La rigueur a longtemps été considérée comme une valeur de droite, une marque de sérieux des conservateurs et des libéraux. La gauche c’était les cigales, avec les mesures sociales, le bloc des gauches, le cartel des gauches, le Front populaire. À chaque fois venait ensuite un gouvernement de droite qui devait rétablir l’équilibre : Clemenceau, Poincaré, Laval… La pause de Léon Blum, même, à la fin du Front populaire, c’était le retour à la rigueur budgétaire. La rigueur était une idée positive, mais classée à droite.

C'est encore vrai au début de la Ve République, avec Antoine Pinay, le premier ministre des Finances et des Affaires économiques de De Gaulle. Pour lui, la rigueur va avec la réussite économique, elle en est le préalable. On retrouve cette idée en 1976, quand Raymond Barre succède à Jacques Chirac. Les commentateurs parlent d’une rigueur face à la relance de son prédécesseur, alors qu’il s’agit d’une des premières politiques de l’offre. On parle de mettre de l’ordre dans les comptes.

Curieusement les socialistes et Pierre Mauroy, en 1981, font basculer le mot à gauche. Le nouveau Premier ministre de l’alternance reprend ce vocabulaire pour rassurer. Mais en fait, il est loin de faire le jeu de la réduction des dépenses. Même le ministre de l'Economie Jacques Delors utilise le mot, alors que la monnaie dévisse et que les déficits explosent, dès le mois de septembre 1981.

Le mot "rigueur" devient tabou

Si bien qu’en 1983 ce n’est plus de rigueur que l’on parle, mais de politique d’austérité. L’heure est grave mais le président cherche à minimiser le tournant. François Mitterrand est en plein déni, voulant faire croire que rien n’a changé et qu’il poursuit la même politique… Mais tout le monde a compris. Le tournant déclenche des grèves et fait chuter la popularité de la gauche. Juste après, elle perd les législatives. Signe qu’il ne faut pas donner l’impression de rigueur, sauf à fâcher les Français.

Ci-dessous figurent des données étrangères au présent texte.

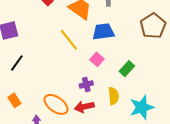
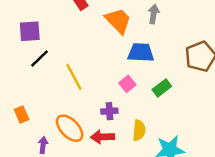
yellow line: (69, 40) -> (74, 77), moved
black line: (17, 63) -> (39, 58), moved
green rectangle: (127, 69) -> (162, 88), moved

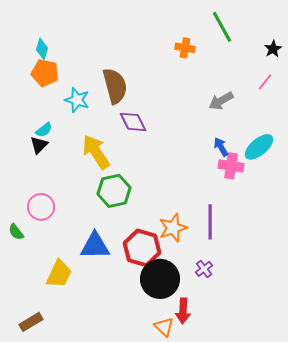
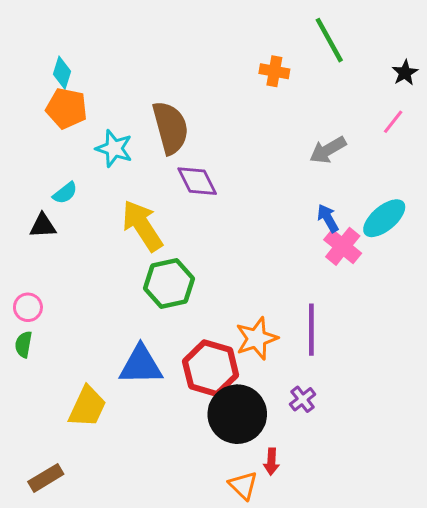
black triangle: (39, 145) -> (43, 226), moved, turned 42
pink cross: (231, 166) -> (343, 246), turned 30
pink circle: (41, 207) -> (28, 307), moved, size x0.7
green semicircle: (16, 232) -> (23, 344), turned 48
red arrow: (183, 311) -> (271, 462), size x0.7

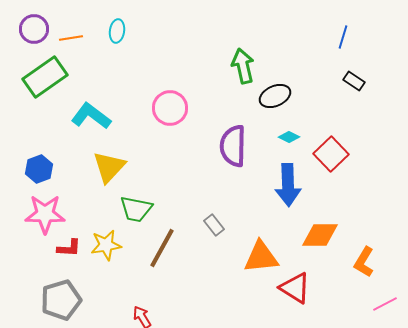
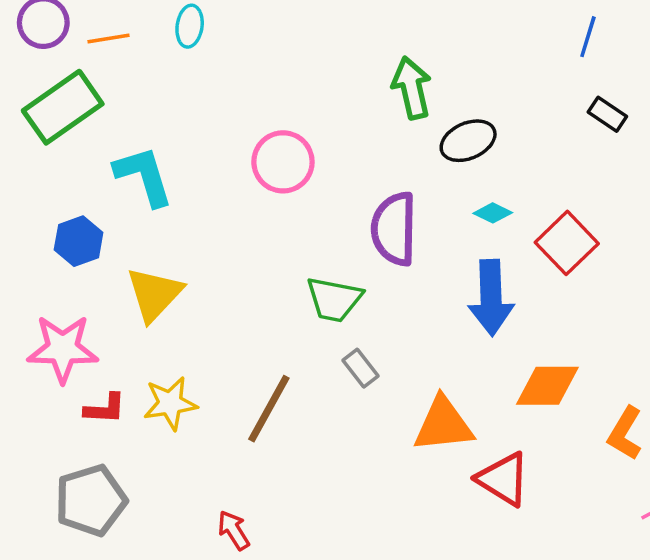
cyan L-shape: (91, 116) -> (144, 176), turned 36
yellow triangle: (109, 167) -> (154, 294), moved
blue hexagon: (39, 169) -> (79, 241), moved
green trapezoid: (136, 209) -> (334, 299), moved

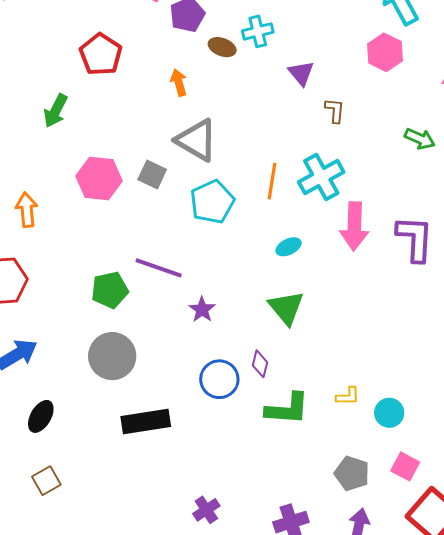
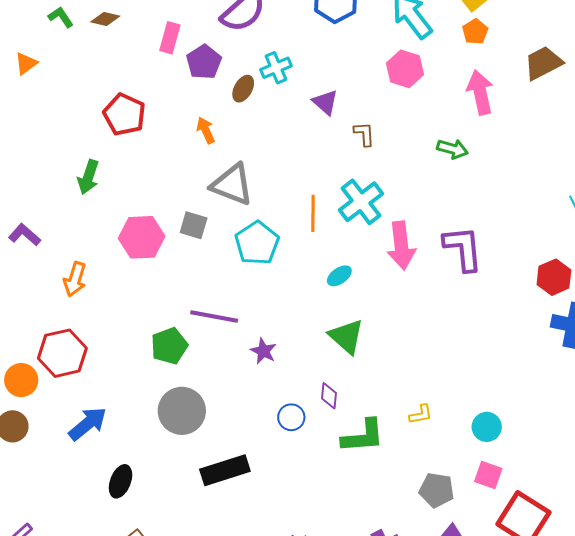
brown ellipse: (222, 47) -> (243, 89), turned -72
orange arrow: (27, 210) -> (75, 279), turned -148
blue circle: (219, 379) -> (291, 417), size x0.7
cyan circle: (389, 413) -> (487, 427), moved

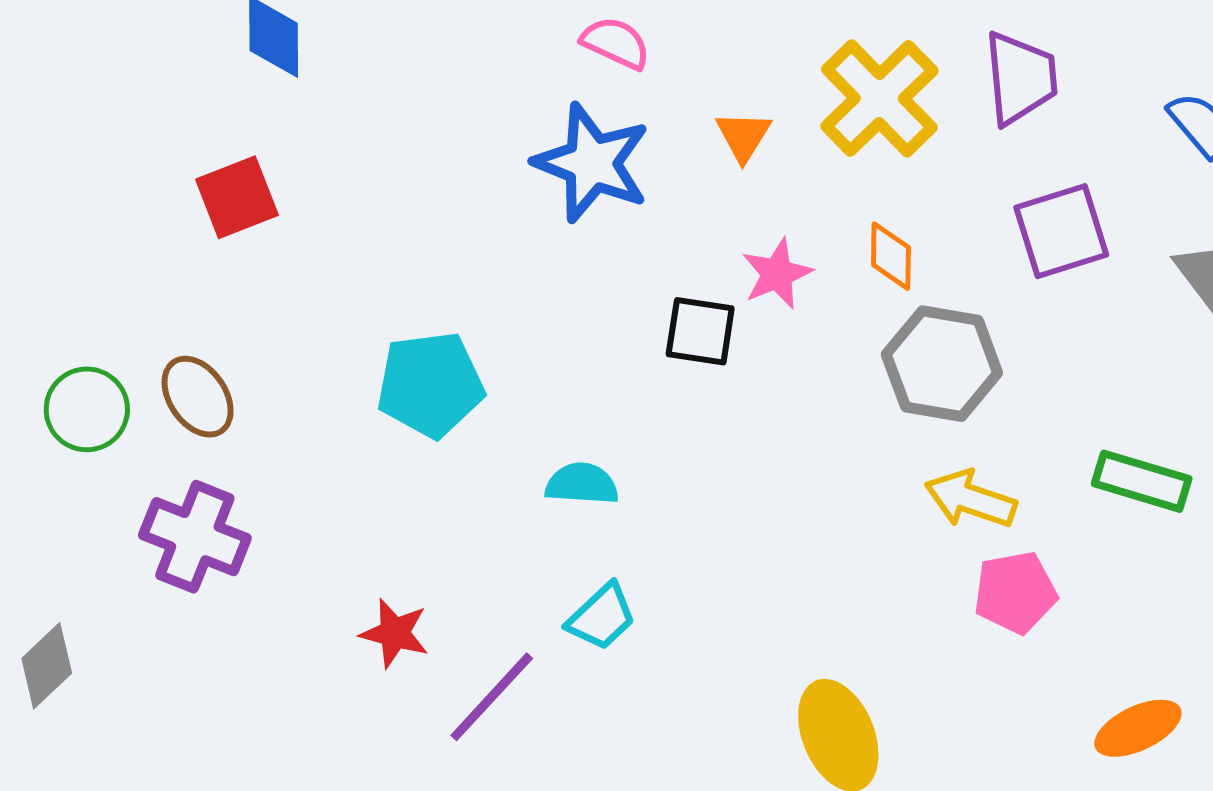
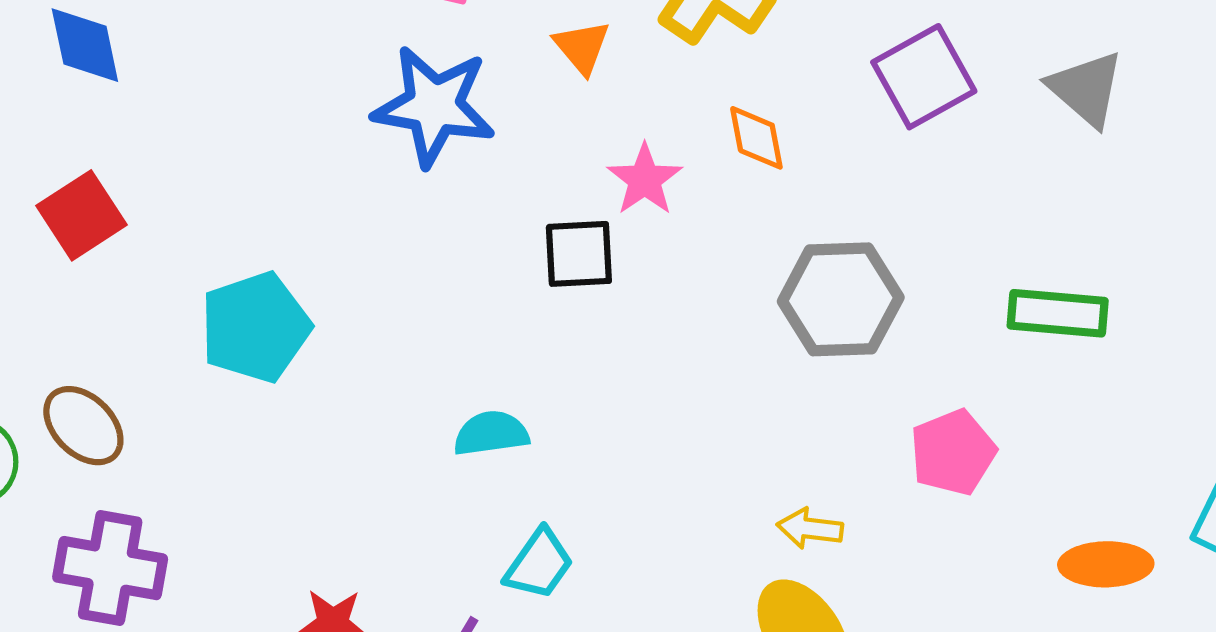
gray hexagon: (942, 364) -> (841, 299), moved
cyan pentagon: (430, 385) -> (255, 327), moved
yellow arrow: (971, 499) -> (810, 528), moved, size x0.7
orange ellipse: (1138, 728) -> (1106, 564), turned 36

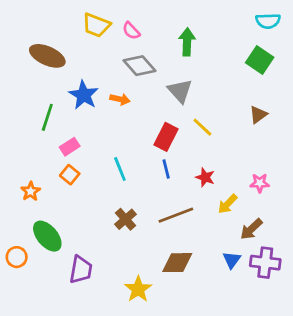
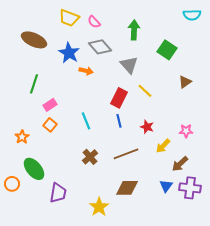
green square: (260, 60) -> (167, 50), moved
blue star: (84, 95) -> (69, 53), moved

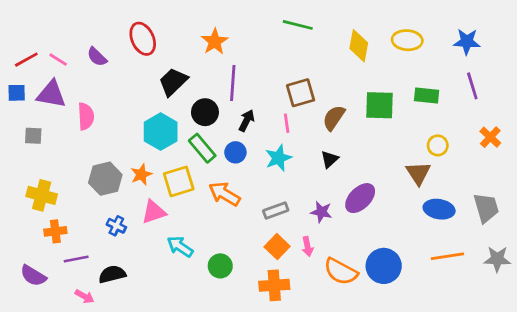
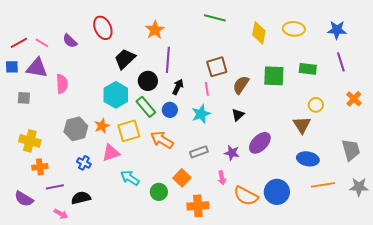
blue ellipse: (439, 209) -> (308, 159), moved
orange square: (277, 247) -> (182, 178), moved

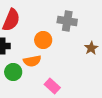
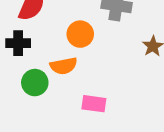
pink rectangle: (52, 86) -> (94, 104), turned -35

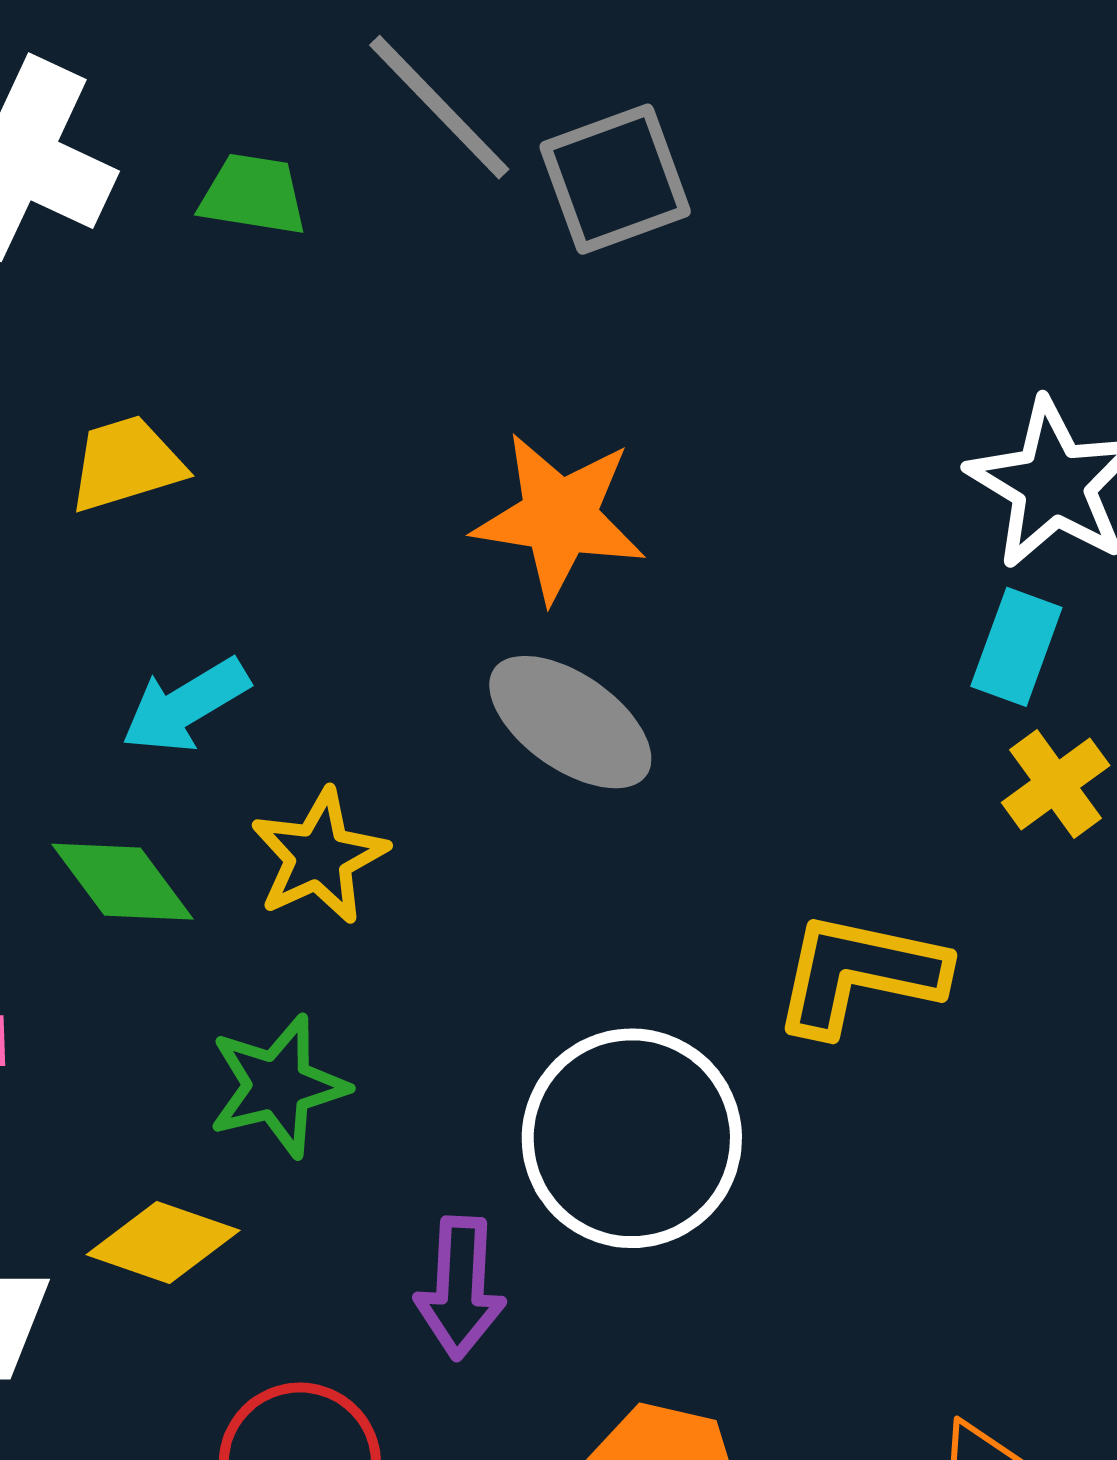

Depuis, impossible de parler de rigueur et d’austérité sans avoir l’impression de tresser la corde pour se faire pendre. Balladur, Juppé, Valls : tous masquent le mot.

Au fond, le retour du mot rigueur avec Michel Barnier aujourd’hui manifeste la vieille croyance qu’un gouvernement de droite va mettre fin à la pratique dispendieuse d’un président cigale. Un retour aux sources du vocabulaire et des décisions après une éclipse centriste.